> **Exercise details**
Print every one of the following records again, word for word and unchanged.
Records to use section start
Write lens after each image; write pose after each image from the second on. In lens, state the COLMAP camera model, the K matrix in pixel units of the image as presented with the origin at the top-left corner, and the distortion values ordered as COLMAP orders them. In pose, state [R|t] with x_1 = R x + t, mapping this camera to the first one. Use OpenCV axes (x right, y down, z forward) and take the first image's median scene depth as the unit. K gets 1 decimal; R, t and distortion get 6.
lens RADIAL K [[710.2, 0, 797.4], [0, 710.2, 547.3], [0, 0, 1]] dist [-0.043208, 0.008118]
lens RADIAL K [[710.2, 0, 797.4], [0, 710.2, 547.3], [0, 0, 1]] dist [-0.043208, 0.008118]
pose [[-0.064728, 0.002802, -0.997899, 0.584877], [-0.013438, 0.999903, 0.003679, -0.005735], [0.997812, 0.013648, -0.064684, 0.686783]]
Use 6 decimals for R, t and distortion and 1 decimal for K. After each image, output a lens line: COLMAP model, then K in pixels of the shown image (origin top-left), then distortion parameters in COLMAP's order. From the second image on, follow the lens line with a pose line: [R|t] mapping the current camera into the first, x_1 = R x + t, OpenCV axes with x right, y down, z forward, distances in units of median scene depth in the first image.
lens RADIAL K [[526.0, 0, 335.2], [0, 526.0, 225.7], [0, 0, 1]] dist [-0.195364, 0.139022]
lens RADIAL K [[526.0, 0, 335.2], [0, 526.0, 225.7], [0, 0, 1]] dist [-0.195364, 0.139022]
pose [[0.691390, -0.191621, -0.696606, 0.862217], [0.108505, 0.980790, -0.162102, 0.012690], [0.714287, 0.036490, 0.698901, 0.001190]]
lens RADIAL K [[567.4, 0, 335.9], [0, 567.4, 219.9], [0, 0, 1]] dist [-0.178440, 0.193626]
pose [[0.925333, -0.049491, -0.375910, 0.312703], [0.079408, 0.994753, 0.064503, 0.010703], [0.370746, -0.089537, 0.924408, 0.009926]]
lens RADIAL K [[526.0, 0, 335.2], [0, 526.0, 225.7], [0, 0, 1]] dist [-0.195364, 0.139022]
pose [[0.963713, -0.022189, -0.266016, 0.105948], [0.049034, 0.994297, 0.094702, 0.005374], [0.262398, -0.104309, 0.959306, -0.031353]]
Records to use section end
> **Finished task**
Write lens after each image; write pose after each image from the second on. In lens, state the COLMAP camera model, the K matrix in pixel units of the image as presented with the origin at the top-left corner, and the distortion values ordered as COLMAP orders them. In pose, state [R|t] with x_1 = R x + t, mapping this camera to the first one. Use OpenCV axes (x right, y down, z forward) and take the first image's median scene depth as the unit. K gets 1 decimal; R, t and distortion get 6.
lens RADIAL K [[710.2, 0, 797.4], [0, 710.2, 547.3], [0, 0, 1]] dist [-0.043208, 0.008118]
lens RADIAL K [[710.2, 0, 797.4], [0, 710.2, 547.3], [0, 0, 1]] dist [-0.043208, 0.008118]
pose [[-0.064728, 0.002802, -0.997899, 0.584877], [-0.013438, 0.999903, 0.003679, -0.005735], [0.997812, 0.013648, -0.064684, 0.686783]]
Use 6 decimals for R, t and distortion and 1 decimal for K. After each image, output a lens line: COLMAP model, then K in pixels of the shown image (origin top-left), then distortion parameters in COLMAP's order. From the second image on, follow the lens line with a pose line: [R|t] mapping the current camera into the first, x_1 = R x + t, OpenCV axes with x right, y down, z forward, distances in units of median scene depth in the first image.
lens RADIAL K [[526.0, 0, 335.2], [0, 526.0, 225.7], [0, 0, 1]] dist [-0.195364, 0.139022]
lens RADIAL K [[526.0, 0, 335.2], [0, 526.0, 225.7], [0, 0, 1]] dist [-0.195364, 0.139022]
pose [[0.691390, -0.191621, -0.696606, 0.862217], [0.108505, 0.980790, -0.162102, 0.012690], [0.714287, 0.036490, 0.698901, 0.001190]]
lens RADIAL K [[567.4, 0, 335.9], [0, 567.4, 219.9], [0, 0, 1]] dist [-0.178440, 0.193626]
pose [[0.925333, -0.049491, -0.375910, 0.312703], [0.079408, 0.994753, 0.064503, 0.010703], [0.370746, -0.089537, 0.924408, 0.009926]]
lens RADIAL K [[526.0, 0, 335.2], [0, 526.0, 225.7], [0, 0, 1]] dist [-0.195364, 0.139022]
pose [[0.963713, -0.022189, -0.266016, 0.105948], [0.049034, 0.994297, 0.094702, 0.005374], [0.262398, -0.104309, 0.959306, -0.031353]]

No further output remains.